Faire reculer le taux d’opposition

Ces précisions sont d’autant plus importantes et indispensables que la demande de prélèvement d’organes est souvent faite dans des circonstances dramatiques, à la suite du décès brutal, accidentel ou non, d’un proche, enfant ou conjoint, notamment. Rassurer les citoyens, dans pareils contextes, est essentiel.

Or, se désole André Le Tutour, « ce genre d’information non vérifiée est totalement contre-productif et peut détruire un travail de plusieurs années de sensibilisation de la population au don d’organes et de tissus humains. » D’autant que la défiance à l’égard de ce don reste très prégnante, voire préoccupante, comme en atteste la hausse constante du taux d’opposition établi à 36,1 % en 2023, soit une hausse de 9,4 % par rapport à 2022 – en Espagne, il est stable à 15 % depuis plusieurs années. Début 2024, 21 866 patients, dont une majorité est atteinte d’insuffisance rénale, étaient en attente d’une greffe, dont 11 422 exactement en liste active. En 2023, 823 personnes en liste d’attente sont décédées, faute de greffe.

Le travail d’information mené l’ensemble des acteurs du don d’organes est un préoccupation constante. Le 28 octobre dernier, Renaloo, la voix des maladies du rein, a émis une dizaine de propositions pour faire reculer l’opposition au don d’organes. Cette urgence éthique, selon les termes de l’association, a fait l’objet d’une publication intitulée La Déclaration de Paris.
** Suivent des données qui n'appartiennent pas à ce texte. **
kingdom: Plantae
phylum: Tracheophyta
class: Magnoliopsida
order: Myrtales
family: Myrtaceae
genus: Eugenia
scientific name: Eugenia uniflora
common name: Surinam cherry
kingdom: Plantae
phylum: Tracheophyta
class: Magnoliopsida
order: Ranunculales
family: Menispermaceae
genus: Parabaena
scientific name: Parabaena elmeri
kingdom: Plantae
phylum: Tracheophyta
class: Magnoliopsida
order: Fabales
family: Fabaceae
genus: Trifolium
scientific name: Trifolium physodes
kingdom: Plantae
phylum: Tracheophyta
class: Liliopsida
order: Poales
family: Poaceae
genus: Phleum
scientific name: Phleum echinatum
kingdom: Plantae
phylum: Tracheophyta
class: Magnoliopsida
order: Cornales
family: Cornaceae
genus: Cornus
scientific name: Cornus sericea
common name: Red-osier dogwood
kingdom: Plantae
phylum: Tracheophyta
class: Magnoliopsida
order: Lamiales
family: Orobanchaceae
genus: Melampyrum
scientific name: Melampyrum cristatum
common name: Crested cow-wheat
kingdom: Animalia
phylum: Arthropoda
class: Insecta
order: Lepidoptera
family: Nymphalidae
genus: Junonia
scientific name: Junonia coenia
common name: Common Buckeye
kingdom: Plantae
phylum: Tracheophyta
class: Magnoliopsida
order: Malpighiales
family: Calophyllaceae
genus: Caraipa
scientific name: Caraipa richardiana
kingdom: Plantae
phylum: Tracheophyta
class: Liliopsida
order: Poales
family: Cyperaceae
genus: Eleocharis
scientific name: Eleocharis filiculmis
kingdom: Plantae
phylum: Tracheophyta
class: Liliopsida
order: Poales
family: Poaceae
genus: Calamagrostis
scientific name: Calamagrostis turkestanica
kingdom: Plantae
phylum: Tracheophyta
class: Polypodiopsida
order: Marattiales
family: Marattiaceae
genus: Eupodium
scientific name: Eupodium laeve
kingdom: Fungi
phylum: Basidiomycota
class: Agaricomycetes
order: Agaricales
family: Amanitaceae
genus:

Et de son côté, le collectif Greffe+, qui regroupe entre autres Transhépate, Greffe de vie, France Rein et Vaincre la Mucoviscidose, a initié en 2023 le projet des villes ambassadrices du don d’organes (VADO), une action qui permet aux élus et citoyens de s’engager aux côtés des soignants, des patients et de leurs proches, pour sauver plus de vies. Plus de 700 villes ont adhéré à ce projet en faveur du don, dont le symbole est un ruban vert. « Le collectif Greffe+ participe au Congrès des maires et des présidents d’intercommunalité de France, dont la 106e édition se tiendra les 19, 20 et 21 novembre 2024, à Paris. Une communication a d’ores et déjà été envoyée aux 36 000 communes françaises pour les inviter à signer la charte ville ambassadrice », rapporte André Le-Tutour. Et le réseau des ambassadeurs du don ne cesse de s’agrandir, se félicite-t-il, avec des pharmacies, des entreprises et désormais des clubs sportifs, porte d’entrée essentielle pour sensibiliser les plus jeunes.

« La greffe est un traitement inestimable, observe le vice-président de la Fédération nationale des déficients et transplantés hépatiques. Elle permet de prolonger la vie de milliers de personnes. J’en suis un exemple, moi qui vis depuis 35 ans avec le même greffon. » Chaque jour, entre 2 et 3 personnes décèdent en France faute d’organes.